Futuro de la educación
Forma parte de las tareas de las instituciones políticas gubernativas emitir mensajes de optimismo tanto en tiempos de crecimiento tranquilo como de incertidumbre. En el primer caso se refuerza la confianza de los inversores, mientras que en el segundo se intenta apuntalar los ánimos decaídos de los agentes, ya sean económicos o sociales.
La reciente declaración de los gobernadores de los bancos centrales de los 10 países más ricos del mundo debe encuadrarse en el primer caso, y con razón. Puede legítimamente anunciarse que la economía mundial crecerá este año al mismo ritmo al menos que en 2005 -el 4,3%, una tasa nada despreciable-; incluso está en la lógica de las tendencias económicas actuales suponer, como explicó el portavoz del G-10, que el crecimiento puede ser algo mayor.
Nuestro gobierno sigue confiando en el piloto automático puesto en la macro, mientras que en lo que hace a la situación de la inflación, parece decidido jugar una gran cuota de fichas a los acuerdos a través de la figura presidencial.
Un tema que hemos tocado asiduamente desde Opinorama, es el de la educación. La reciente sanción de la ley de financiamiento educativo parece poner proa a una positiva visión en la búsqueda concreta de soluciones
Cuentan los clásicos que un rey acudió a la escuela de un sabio griego a consultarle cuán alto sería el precio de la formación de su hijo. La suma reclamada por el sabio debió de ser elevada, por lo que el rey le contestó que con ese dinero podría hasta comprarse un esclavo. A lo que el sabio griego le replicó, de forma inmediata pero implacable, que, de destinar el peculio a la compra del esclavo y no a la formación de su hijo, acabaría por tener dos esclavos, pues esa sería también la condición final de su hijo. Más precisamente, concluyó el sabio, el hijo acabaría siendo esclavo, pero no tanto del padre como de la ignorancia.
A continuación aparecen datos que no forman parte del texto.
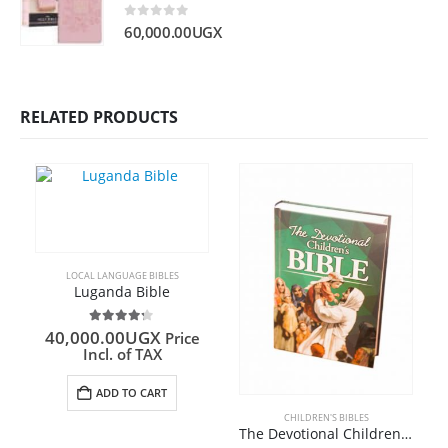
0
out of 5
60,000.00
UGX
RELATED PRODUCTS
LOCAL LANGUAGE BIBLES
Luganda Bible
4.20
out of 5
40,000.00
UGX
Price
Incl. of TAX
ADD TO CART
CHILDREN'S BIBLES
The Devotional Children’s Bible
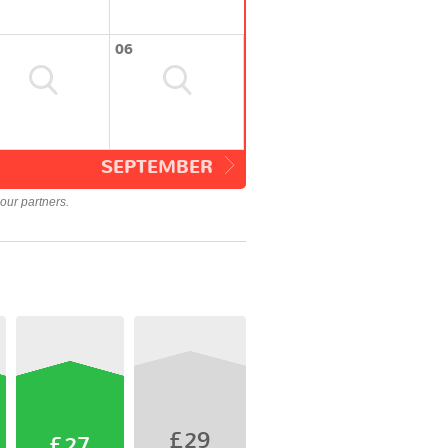
06
SEPTEMBER
our partners.
£29
£27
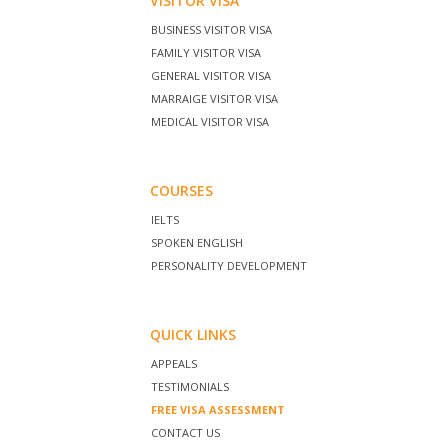
VISITOR VISA
BUSINESS VISITOR VISA
FAMILY VISITOR VISA
GENERAL VISITOR VISA
MARRAIGE VISITOR VISA
MEDICAL VISITOR VISA
COURSES
IELTS
SPOKEN ENGLISH
PERSONALITY DEVELOPMENT
QUICK LINKS
APPEALS
TESTIMONIALS
FREE VISA ASSESSMENT
CONTACT US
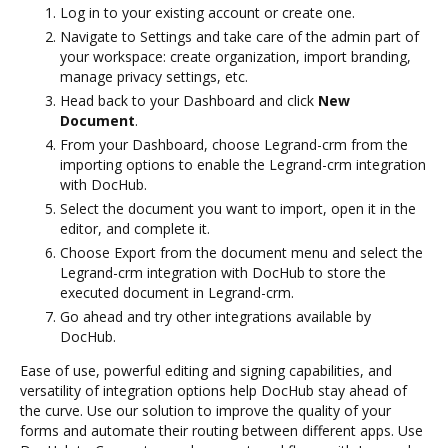
Log in to your existing account or create one.
Navigate to Settings and take care of the admin part of
your workspace: create organization, import branding,
manage privacy settings, etc.
Head back to your Dashboard and click
New
Document
.
From your Dashboard, choose Legrand-crm from the
importing options to enable the Legrand-crm integration
with DocHub.
Select the document you want to import, open it in the
editor, and complete it.
Choose Export from the document menu and select the
Legrand-crm integration with DocHub to store the
executed document in Legrand-crm.
Go ahead and try other integrations available by
DocHub.
Ease of use, powerful editing and signing capabilities, and
versatility of integration options help DocHub stay ahead of
the curve. Use our solution to improve the quality of your
forms and automate their routing between different apps. Use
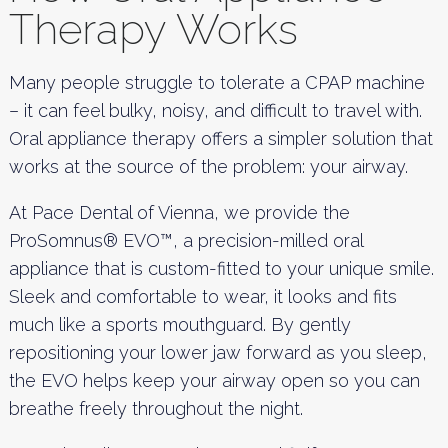
Therapy Works
Many people struggle to tolerate a CPAP machine
– it can feel bulky, noisy, and difficult to travel with.
Oral appliance therapy offers a simpler solution that
works at the source of the problem: your airway.
At Pace Dental of Vienna, we provide the
ProSomnus® EVO™, a precision-milled oral
appliance that is custom-fitted to your unique smile.
Sleek and comfortable to wear, it looks and fits
much like a sports mouthguard. By gently
repositioning your lower jaw forward as you sleep,
the EVO helps keep your airway open so you can
breathe freely throughout the night.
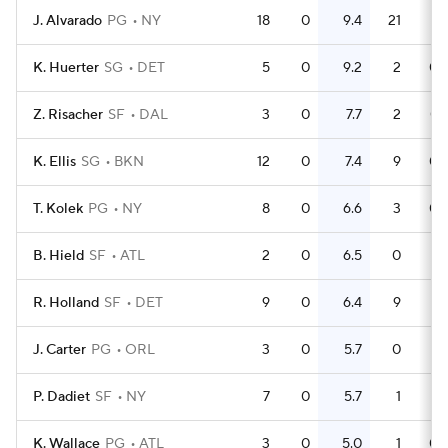
J. Alvarado
PG
NY
18
0
9.4
21
1.
K. Huerter
SG
DET
5
0
9.2
2
0.
Z. Risacher
SF
DAL
3
0
7.7
2
0.
K. Ellis
SG
BKN
12
0
7.4
9
0.
T. Kolek
PG
NY
8
0
6.6
3
0.
B. Hield
SF
ATL
2
0
6.5
0
R. Holland
SF
DET
9
0
6.4
9
J. Carter
PG
ORL
3
0
5.7
0
P. Dadiet
SF
NY
7
0
5.7
1
0.
K. Wallace
PG
ATL
3
0
5.0
1
0.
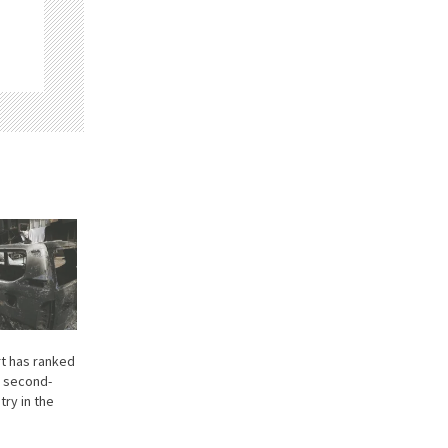
rt has ranked
e second-
ry in the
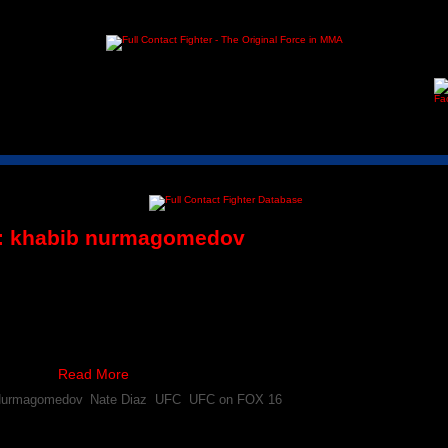
:
khabib nurmagomedov
 Nurmagomedov Respond to News of Anthony Pettis Inur
ony Pettis will no longer compete at UFC on FOX 16, it didn’t take long 
 the situation.
ts with …
Read More
Nurmagomedov
,
Nate Diaz
,
UFC
,
UFC on FOX 16
 Nurmagomedov Incurs Knee Injury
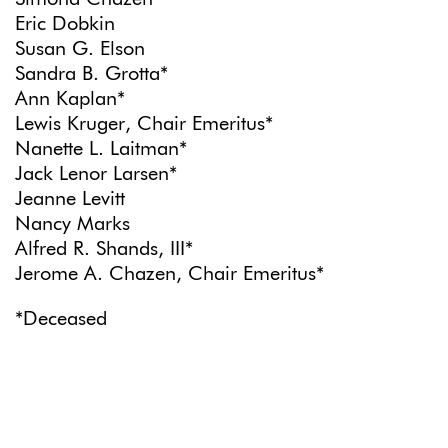
Eric Dobkin
Susan G. Elson
Sandra B. Grotta*
Ann Kaplan*
Lewis Kruger, Chair Emeritus*
Nanette L. Laitman*
Jack Lenor Larsen*
Jeanne Levitt
Nancy Marks
Alfred R. Shands, III*
Jerome A. Chazen, Chair Emeritus*
*Deceased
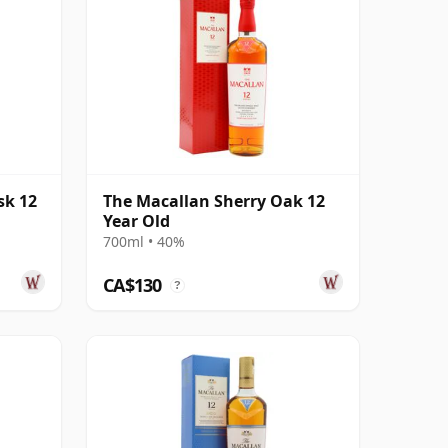
sk 12
The Macallan Sherry Oak 12
Year Old
700ml • 40%
CA$130
?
El anterior relato, prueba que la necesidad de un pueblo educado viene desde siempre. Una sociedad preparada técnicamente para los grandes desafíos del futuro es la mejor esperanza para el desarrollo y ventura del porvenir de cualquier nación.
La importancia de la educación para un país merece mayor y mejor atención, pues constituye, junto con la justicia, uno de los pilares fundamentales del Estado de Derecho. Y al referirnos a la educación, no le atribuimos un contenido exclusivamente académico o científico, sino también formativo de la persona. El desarrollo del individuo sólo puede entenderse como resultado de una formación integral, participado por la familia junto con las instituciones educativas en sus distintos niveles.
Sóslo así nuestros hijos serán individuos con capacidad de juicio y opinión propias.
Sólo así nuestros hijos podrán disentir de los demás y, por qué no, del pensamiento mayoritario y, en todo caso, cuando participen del mismo será consecuencia de un acto de libertad y soberanía derivado del conocimiento adquirido. No descartemos que ésta sea una de las vías para construir un sistema social basado en la integración que parece estar en la mente de todos y que hasta el presente, sólo observábamos movimientos hegemónicos, tanto en la conducción política del estado, como en las reglas que deberán desenvolverse las futuras generaciones.